_Task item A_.
In the Phi Beta Kappa article, reproduce word for word the passage between "Qian also credited" and "the Natural Sciences.", inclusive.
_Task item B_.
Turn the paragraph of the Phi Beta Kappa article beginning "The oldest continuous chapter" into a short list that keeps its main facts.

_Document text_.
>>>>

They join the twenty-four members of the Class of 2008 who were elected last semester.
The oldest continuous chapter of the national organization, Harvard’s Alpha Iota of Massachusetts elects students in three sets: twenty-four are selected during junior spring, forty-eight during senior fall, and approximately ninety at the end of senior year—totalling nearly 10% of the graduating class.
“It’s a huge honor, given the incredible amount of talent at Harvard, to be among this group and to have been honored by the Phi Beta Kappa Committee,” said Matthew R. McFarlane ’08, a concentrator in biochemical sciences and one of the students selected for induction.
The scientist said he enjoyed classes outside of his field, including Foreign Culture 22, “La critique sociale à travers l’humour,” taught by Senior Preceptor Marlies Mueller.
Tony D. Qian ’08, a Literature concentrator and new inductee, pointed to graduate seminars that he took on Chinese literature as being among the most fulfilling courses he has taken during his time at Harvard.
“They taught me how to do close readings, think critically, and expand my mind when it comes to how I think about literature and the world,” Qian said.
Qian also credited his thesis adviser David Der-Wei Wang, a professor of Chinese literature, for much of his success. “He has been a real model to me, and I don’t know where I would be without him.”
Harvard’s selection process differs from those of most universities, according to James F. Coakley ’68, secretary of the chapter and senior lecturer in Near East languages and civilizations.
“Other universities have a GPA cutoff, but we don’t do it that way,” Coakley said.
The top ninety-six students are chosen for consideration based on grade-point average, but then each of the students has to submit two letters of recommendation to one of three selection committees, divided into the disciplines of the Humanities, the Social Sciences, and the Natural Sciences.
“These committees look at the spread of courses,” said Coakley. “Are they hard or are they easy? Are [students] doing independent research that doesn’t come up on the transcript?”

<<<<

_Data_.
>>>>

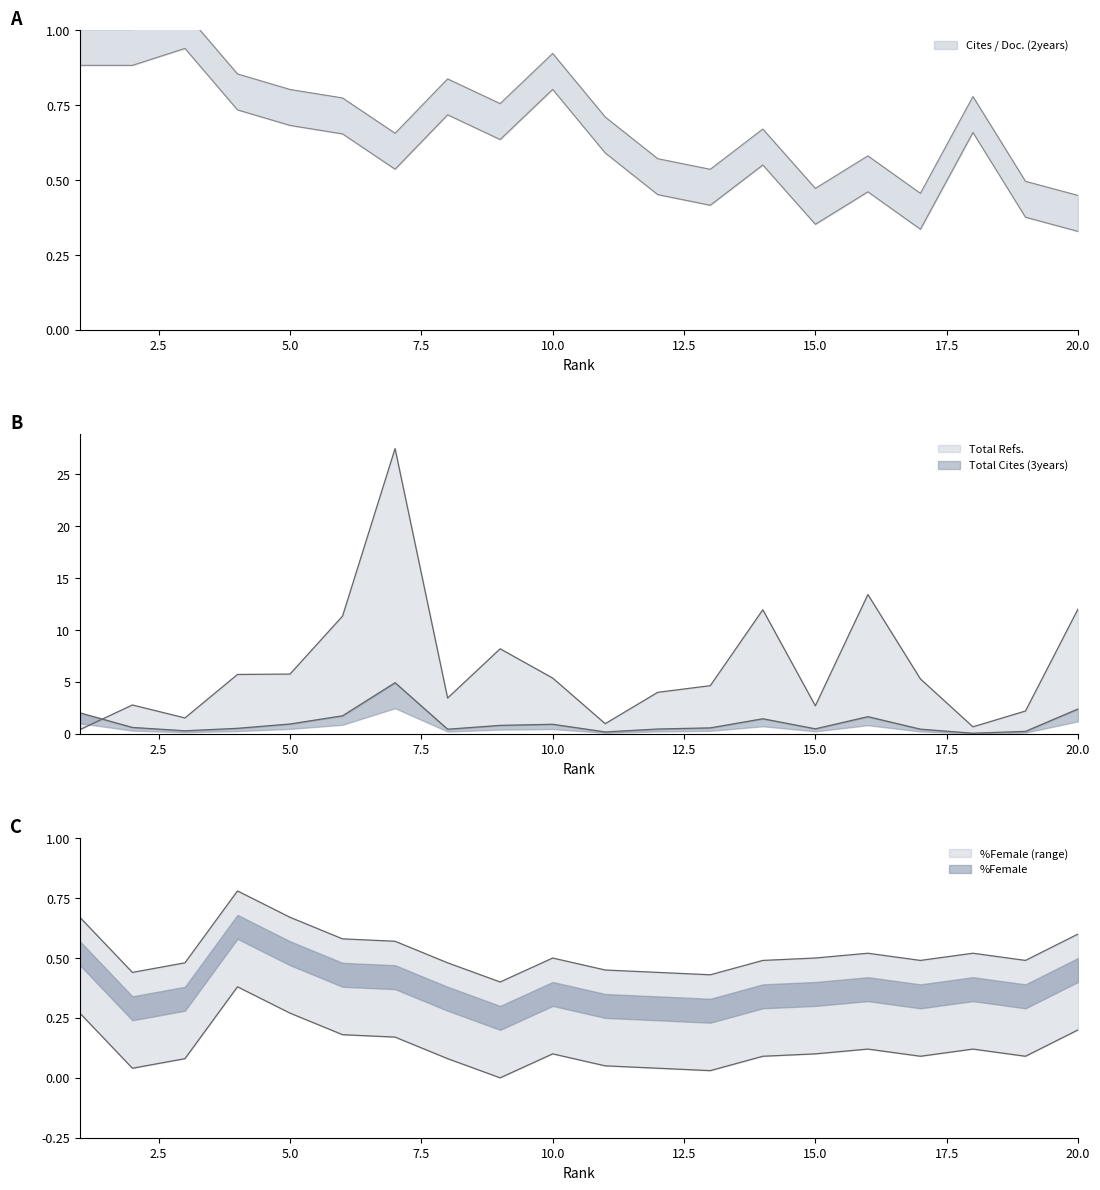

What is the spread (max minus min) of values at 6?

10.8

<<<<

_Task solution A_.
Qian also credited his thesis adviser David Der-Wei Wang, a professor of Chinese literature, for much of his success. “He has been a real model to me, and I don’t know where I would be without him.”
Harvard’s selection process differs from those of most universities, according to James F. Coakley ’68, secretary of the chapter and senior lecturer in Near East languages and civilizations.
“Other universities have a GPA cutoff, but we don’t do it that way,” Coakley said.
The top ninety-six students are chosen for consideration based on grade-point average, but then each of the students has to submit two letters of recommendation to one of three selection committees, divided into the disciplines of the Humanities, the Social Sciences, and the Natural Sciences.

_Task solution B_.
- Harvard's Alpha Iota of Massachusetts is the oldest continuous chapter of the national organization.
- It elects students in three sets:
  - twenty-four during junior spring
  - forty-eight during senior fall
  - approximately ninety at the end of senior year
- Together these total nearly 10% of the graduating class.